◆ Seçilen Bölüm ◆

______

1981’den 10 Albüm

Zaman Makinası|

Rachmaninov, “Müzik bir ömür içindir, ama bir ömür müziğe yetmez” der. Bazı albümlerin tarihine bakınca, aradan tam kırk yıl geçmiş olduğuna inanmak güç. Dünya şimdi bambaşka, ama onların yarattığı etki hiç değişmiyor. Onlar zamansız, onlar yaşlanmıyor. Belki bir kırk yıl daha sonra, Rachmaninov’un ne demek istediğini tam anlamıyla anlarız… İşte, bu yıl kırk yaşını kutlayan albümlerden sizin için seçtiğimiz on tanesi.

 Computer World – Kraftwerk

Elektronik müziğin global anlamda yükselişine önderlik eden Alman topluluk Kraftwerk, 1981 yılında yayınladıkları Computer World’ü hem İngilizce hem de Almanca olarak yayınlamıştı. Albüm, müzik eleştirmenlerince 80’lere damga vuran albümlerden biri olarak kabul edildi. Computer World’de yer alan pek çok şarkı daha sonra da pek çok müzisyen ve grup tarafından kullanıldı. Örneğin Coldplay, “Computer Love”ın ana melodisini “Talk” şarkısında kullanmıştı.


Dare
– The Human League

1977’de kurulan İngiliz synth pop ekibi The Human League, üçüncü stüdyo albümleri ve aynı zamanda kariyerlerinin tartışmasız en sağlam albümleri olan Dare’i 1981 yılında kaydetti. Ertesi sene de Brit Ödülü alarak bu başarıyı taçlandırdılar. “Pop esintili avangard elektronik bir sound” olarak tanımlanan Dare, Don’t You Want Me ile büyük bir başarı elde etti. Bu şarkının Steve Barron yönetmenliğindeki klibinin MTV ekranlarına adeta çivilendiğini ve ’80’ler deyince akla gelen ilk şarkılardan olduğunu da not düşelim.

______

◆ Veri Kümesi Girdileri ◆

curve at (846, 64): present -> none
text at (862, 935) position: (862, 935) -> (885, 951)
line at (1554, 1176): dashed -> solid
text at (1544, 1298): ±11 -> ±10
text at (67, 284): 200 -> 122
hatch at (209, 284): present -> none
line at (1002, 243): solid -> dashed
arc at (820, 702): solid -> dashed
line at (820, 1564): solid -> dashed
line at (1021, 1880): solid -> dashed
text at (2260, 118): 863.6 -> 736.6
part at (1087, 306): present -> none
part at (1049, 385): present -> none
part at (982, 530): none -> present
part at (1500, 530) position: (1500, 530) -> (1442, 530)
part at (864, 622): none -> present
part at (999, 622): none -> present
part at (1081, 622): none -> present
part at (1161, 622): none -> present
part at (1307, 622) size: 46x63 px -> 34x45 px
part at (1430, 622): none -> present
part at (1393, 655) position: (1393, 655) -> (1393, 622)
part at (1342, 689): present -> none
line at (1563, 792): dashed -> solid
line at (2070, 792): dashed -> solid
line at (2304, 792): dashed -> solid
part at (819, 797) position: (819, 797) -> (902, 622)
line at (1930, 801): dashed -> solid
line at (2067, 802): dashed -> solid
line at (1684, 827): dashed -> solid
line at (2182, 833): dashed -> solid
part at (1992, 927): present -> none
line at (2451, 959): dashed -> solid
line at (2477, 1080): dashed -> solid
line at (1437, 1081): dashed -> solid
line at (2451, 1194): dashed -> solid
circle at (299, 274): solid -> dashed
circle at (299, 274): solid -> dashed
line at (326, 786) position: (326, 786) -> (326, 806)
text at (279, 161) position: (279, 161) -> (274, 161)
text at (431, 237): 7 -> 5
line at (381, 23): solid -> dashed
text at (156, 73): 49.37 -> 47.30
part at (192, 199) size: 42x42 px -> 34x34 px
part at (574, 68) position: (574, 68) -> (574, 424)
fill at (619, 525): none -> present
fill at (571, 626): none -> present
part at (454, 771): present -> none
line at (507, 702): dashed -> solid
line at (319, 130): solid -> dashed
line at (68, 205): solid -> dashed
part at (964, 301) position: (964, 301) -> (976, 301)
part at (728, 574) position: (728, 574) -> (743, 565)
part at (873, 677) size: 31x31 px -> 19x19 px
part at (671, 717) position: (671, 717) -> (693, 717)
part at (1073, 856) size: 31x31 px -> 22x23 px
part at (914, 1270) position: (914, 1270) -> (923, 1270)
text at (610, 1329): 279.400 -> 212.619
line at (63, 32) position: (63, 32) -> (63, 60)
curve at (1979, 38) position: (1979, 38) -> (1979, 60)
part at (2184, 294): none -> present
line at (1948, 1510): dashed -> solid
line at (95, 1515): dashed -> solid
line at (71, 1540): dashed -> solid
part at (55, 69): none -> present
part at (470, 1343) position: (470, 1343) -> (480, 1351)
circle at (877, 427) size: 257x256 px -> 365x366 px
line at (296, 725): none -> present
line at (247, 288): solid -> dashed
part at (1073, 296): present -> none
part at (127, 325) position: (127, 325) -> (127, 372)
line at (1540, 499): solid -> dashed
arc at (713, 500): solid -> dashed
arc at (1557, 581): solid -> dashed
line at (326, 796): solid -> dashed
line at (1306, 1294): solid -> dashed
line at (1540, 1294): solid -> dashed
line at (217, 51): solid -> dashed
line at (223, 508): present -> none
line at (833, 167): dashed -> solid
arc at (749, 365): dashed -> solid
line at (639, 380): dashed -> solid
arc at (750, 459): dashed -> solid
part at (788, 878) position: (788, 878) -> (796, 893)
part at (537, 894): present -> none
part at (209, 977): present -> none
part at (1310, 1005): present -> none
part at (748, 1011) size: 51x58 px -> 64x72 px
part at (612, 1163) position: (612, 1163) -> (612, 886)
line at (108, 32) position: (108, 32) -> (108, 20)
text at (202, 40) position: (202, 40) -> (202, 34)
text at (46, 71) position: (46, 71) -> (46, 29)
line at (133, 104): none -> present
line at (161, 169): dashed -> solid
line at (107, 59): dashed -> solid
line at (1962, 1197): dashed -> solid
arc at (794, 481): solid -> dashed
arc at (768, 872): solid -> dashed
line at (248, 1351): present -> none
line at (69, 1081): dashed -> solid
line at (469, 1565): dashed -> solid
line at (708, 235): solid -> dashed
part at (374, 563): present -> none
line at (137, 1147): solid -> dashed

______

◆ Hedefler ◆
**a)** 1981 albümleri yazısına göre Coldplay, “Computer Love”ın ana melodisini hangi şarkısında kullanmıştı?
**b)** 1981 albümleri yazısında “1977’de kurulan İngiliz” sözcüklerini içeren yerle açılıp “da not düşelim.” ile kapanan bölümü, “sağlam” yerine “güçlü” koyarak yeniden yazın.
**c)** 1981’de çıkan albümleri anlatan yazıyı, son cümlesinden sonra devam ettirin.
Girdilerin bu işte hiçbir rolü yok.

◆ Verilen Yanıtlar ◆
**a)** “Talk” şarkısında.

**b)**
1977’de kurulan İngiliz synth pop ekibi The Human League, üçüncü stüdyo albümleri ve aynı zamanda kariyerlerinin tartışmasız en güçlü albümleri olan Dare’i 1981 yılında kaydetti. Ertesi sene de Brit Ödülü alarak bu başarıyı taçlandırdılar. “Pop esintili avangard elektronik bir sound” olarak tanımlanan Dare, Don’t You Want Me ile büyük bir başarı elde etti. Bu şarkının Steve Barron yönetmenliğindeki klibinin MTV ekranlarına adeta çivilendiğini ve ’80’ler deyince akla gelen ilk şarkılardan olduğunu da not düşelim.

**c)**
Duran Duran
– Duran Duran

1978 yılında İngiltere Birmingham’da kurulmuş İngiliz New Wave topluluğu olan Duran Duran, “En İyiler” listelerinin vazgeçilmez ekiplerinden. Grubun kendi isimlerini taşıyan ilk albümleri Duran Duran, İngiltere’de muazzam bir başarı elde etti. Özellikle de Galler prensesi Diana, Duran Duran’ın en sevdiği grup olduğunu söyleyince… Duran Duran ilk albümüyle Amerika Birleşik Devletleri’nde iyi bir başarı elde etmese de birkaç yıl sonra Rio’nun yükselişiyle ABD listelerinde de şans elde etmişti.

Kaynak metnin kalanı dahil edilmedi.